O jumento sedutor terá "orelha" assinada pelo premiado escritor Raimundo Carrero
Os últimos 30 anos, Ariano Suassuna se dedicava ao livro mais caudaloso e importante da carreira literária. O jumento sedutor atingiu duas vezes a versão final, encaminhada para a editora. Ambas - a última enviada em maio - foram descartadas pelo autor. Incansável e perfeccionista, queria fazer novas modificações naquela definida pelo escritor como a obra da vida dele.
O texto definitivo (cerca de 300 páginas) já foi entregue a Alexandre Nóbrega, genro e braço direito de Ariano. "Como não usa computador, ele ainda iria recortar e colar as ilustrações", frisa Nóbrega. A produção criativa disputava o tempo com as aulas-espetáculo, com as quais, desde 1995, ele percorre incessantemente o Brasil de Norte a Sul - a última foi na sexta-feira, em Garanhuns, três dias antes do acidente vascular cerebral que o vitimou.
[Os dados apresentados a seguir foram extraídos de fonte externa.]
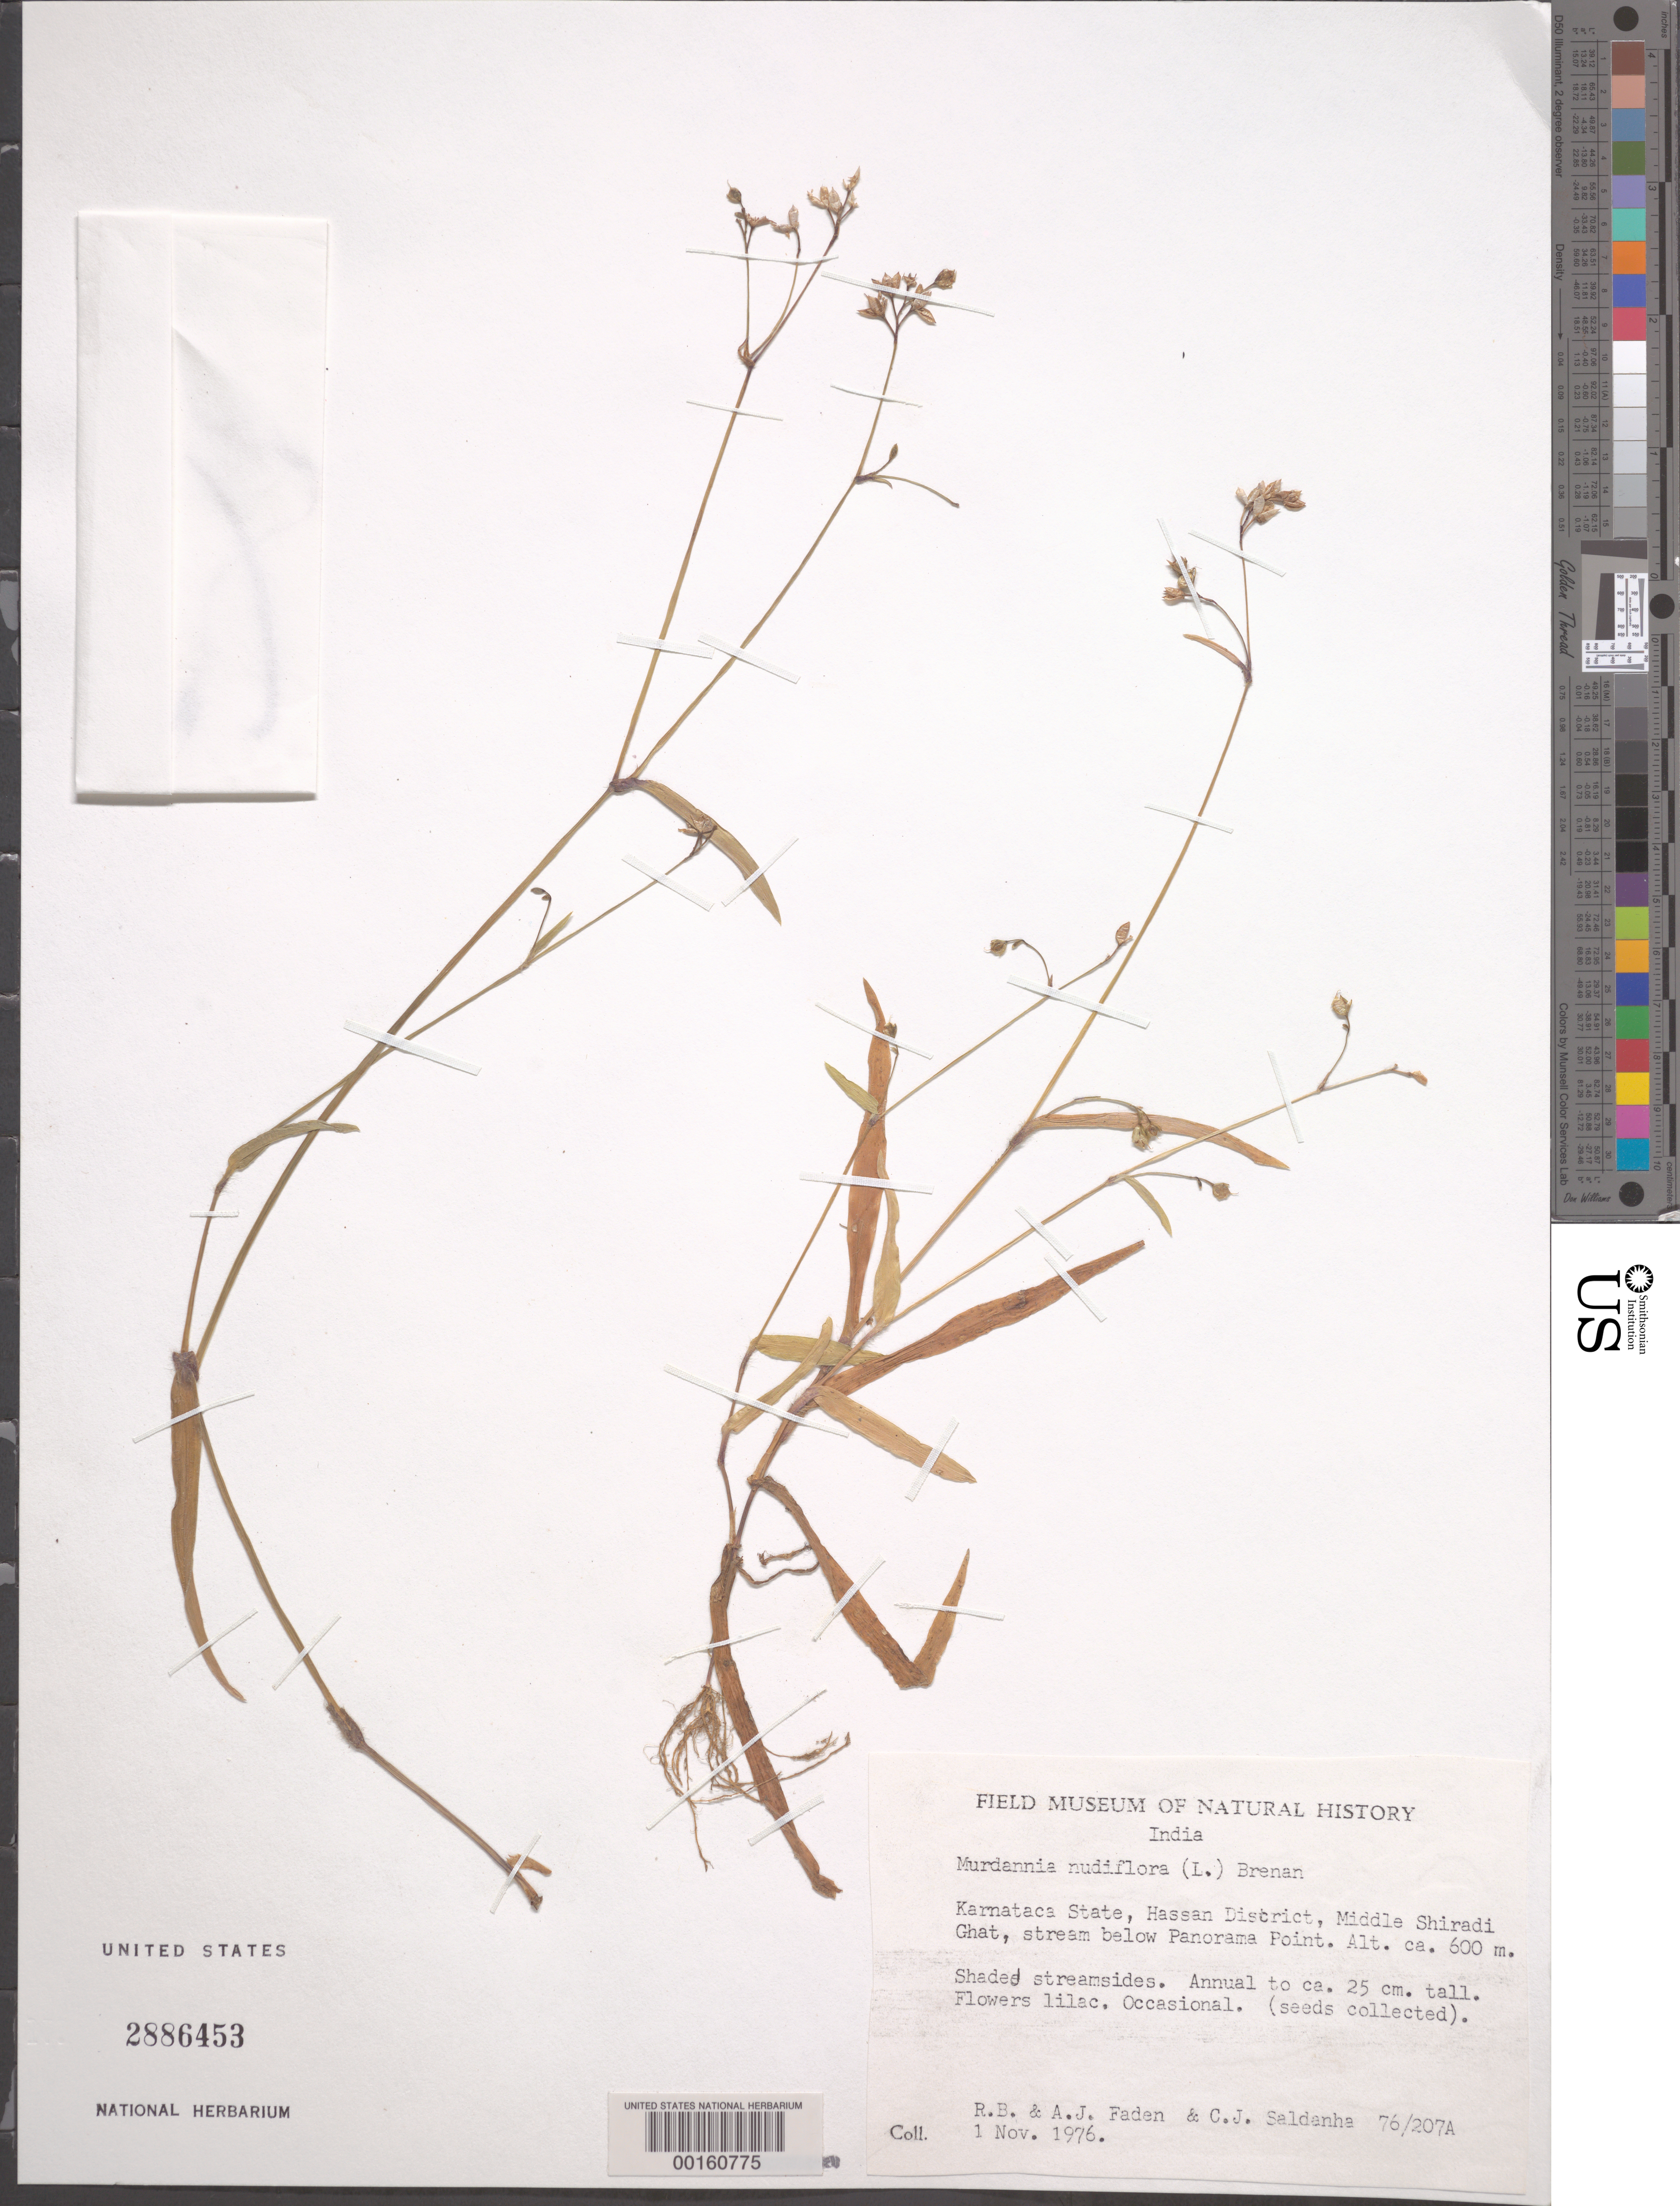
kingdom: Plantae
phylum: Tracheophyta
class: Liliopsida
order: Commelinales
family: Commelinaceae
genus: Murdannia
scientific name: Murdannia nudiflora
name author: (L.) Brenan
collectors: R. B. Faden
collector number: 76/207a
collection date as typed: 01 Nov 1976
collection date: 1976-11-01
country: India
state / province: Karnataka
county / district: Hassan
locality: Middle shiradi ghat, below panorama point, mysore state [mysore state = karnataka.]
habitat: Shaded streamsides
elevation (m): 600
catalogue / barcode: US 2886453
Ariano tinha orgulho das páginas. Recitava versos decorados e lia passagens nos encontros com familiares e amigos. "Ariano há muito que vinha escrevendo o que, segundo ele, seria a sua obra síntese. Esse livro, tive a oportunidade de 'escutá-lo' inúmeras vezes quando o visitava. Ariano tinha um enorme prazer em ler trechos dele para nós, amigos que o visitávamos. Por alguma razão, desconfiava que essa sua obra não seria publicada em vida…", recorda o amigo Antonio Carlos de Nóbrega, um dos parceiros do Movimento Armorial.
O premiado escritor pernambucano Raimundo Carrero teve o prazer de ler na íntegra. "Samarone (assessor de imprensa de Ariano) chegou lá em casa e perguntou se eu tinha tempo para ler. Eu achei até engraçado", recorda. "Li, gostei muito e escrevi um texto, que ele pediu para colocar na orelha do livro. Para mim, é uma realização intelectual", comemora.
O jumento sedutor reúne romance, teatro e poema, além de ilustrações dele, tudo escrito à mão por Ariano e digitado posteriormente, como sempre fazia. Aliás, escrito e sempre reescrito, para o aperreio da esposa Zélia, como dizia. "O livro está pronto. Ele não estava escrevendo o livro, mas fazendo modificações, que não sei o que eram", explica Maria Amélia de Mello, da José Olympio, responsável por todo o catálogo do artista, a exceção de A pena e a lei e Auto da Compadecida, da Agir.
Caudaloso, o livro já tinha formato definido, com moldura e tamanho acima do padrão normalmente adotado. A quantidade de páginas - muitas, sem dúvida - só poderá ser definida após a diagramação. "O material está em papel, com recortes, colagens, emendas, além dos desenhos dele. A obra dele é muito pessoal. Eram muitos Arianos. O artista plástico, escultor, o escritor de poesia, ensaio, romance, teatro. E um homem muito íntegro", defende Maria Amélia.
Apesar dos muitos leitores e ouvintes das leituras, o enredo permanece envolto em segredo. A narrativa não convencional não é focada em uma história, com diálogos, mas repleta de imagens e metáforas. "É algo extremamente revolucionário, que forma um painel imenso da cultura brasileira, baseado em ritmos, sons", reverencia Carrero. "Está mais próximo da odisseia do que do romance burguês, como falamos da literatura", analisa o escritor e professor. Ele é um dos artistas citados no texto, além de Antonio Carlos de Nóbrega, Zoca Madureira e Lenine.
O título é uma homenagem a Lúcio Apuleio, do século 2, autor de O asno de ouro. E a data para o desvendar dos mistérios também. A ideia inicial seria lançá-lo ainda neste ano, prazo postergado em junho, quando ele optou por novas mudanças. Agora, o lançamento depende da decisão da esposa, Zélia, e dos cinco filhos de Ariano.